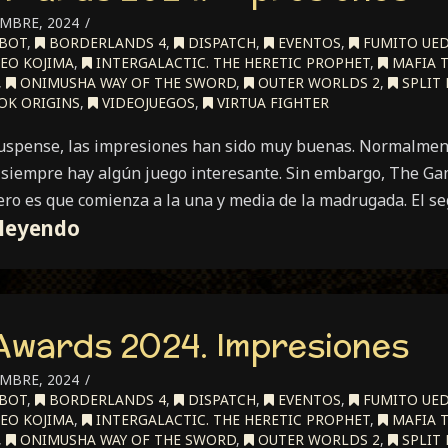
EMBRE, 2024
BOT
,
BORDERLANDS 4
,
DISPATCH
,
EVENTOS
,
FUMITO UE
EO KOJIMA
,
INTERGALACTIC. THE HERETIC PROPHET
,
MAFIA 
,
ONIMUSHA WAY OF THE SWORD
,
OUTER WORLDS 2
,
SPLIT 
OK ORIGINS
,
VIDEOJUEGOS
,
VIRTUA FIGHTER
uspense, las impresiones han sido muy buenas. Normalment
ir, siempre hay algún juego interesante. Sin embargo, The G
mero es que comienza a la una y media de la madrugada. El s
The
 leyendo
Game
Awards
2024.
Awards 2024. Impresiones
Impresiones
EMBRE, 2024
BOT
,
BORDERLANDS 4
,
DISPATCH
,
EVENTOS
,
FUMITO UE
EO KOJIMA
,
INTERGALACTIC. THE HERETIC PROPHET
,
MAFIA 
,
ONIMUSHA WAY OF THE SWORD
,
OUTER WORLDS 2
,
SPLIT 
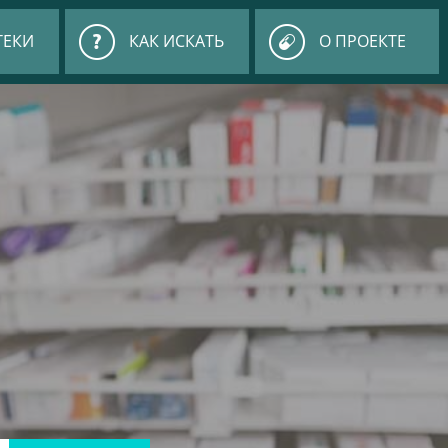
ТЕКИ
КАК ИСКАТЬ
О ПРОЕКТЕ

——————

TASK TO COMPLETE: Duplicate every line of text in the rows above without changing anything, and leave the pictures out.

SOLUTION TO THE PROBLEM:
EMBRE, 2024
BOT
,
BORDERLANDS 4
,
DISPATCH
,
EVENTOS
,
FUMITO UE
EO KOJIMA
,
INTERGALACTIC. THE HERETIC PROPHET
,
MAFIA 
,
ONIMUSHA WAY OF THE SWORD
,
OUTER WORLDS 2
,
SPLIT 
OK ORIGINS
,
VIDEOJUEGOS
,
VIRTUA FIGHTER
uspense, las impresiones han sido muy buenas. Normalment
ir, siempre hay algún juego interesante. Sin embargo, The G
mero es que comienza a la una y media de la madrugada. El s
The
 leyendo
Game
Awards
2024.
Awards 2024. Impresiones
Impresiones
EMBRE, 2024
BOT
,
BORDERLANDS 4
,
DISPATCH
,
EVENTOS
,
FUMITO UE
EO KOJIMA
,
INTERGALACTIC. THE HERETIC PROPHET
,
MAFIA 
,
ONIMUSHA WAY OF THE SWORD
,
OUTER WORLDS 2
,
SPLIT 
ТЕКИ
КАК ИСКАТЬ
О ПРОЕКТЕ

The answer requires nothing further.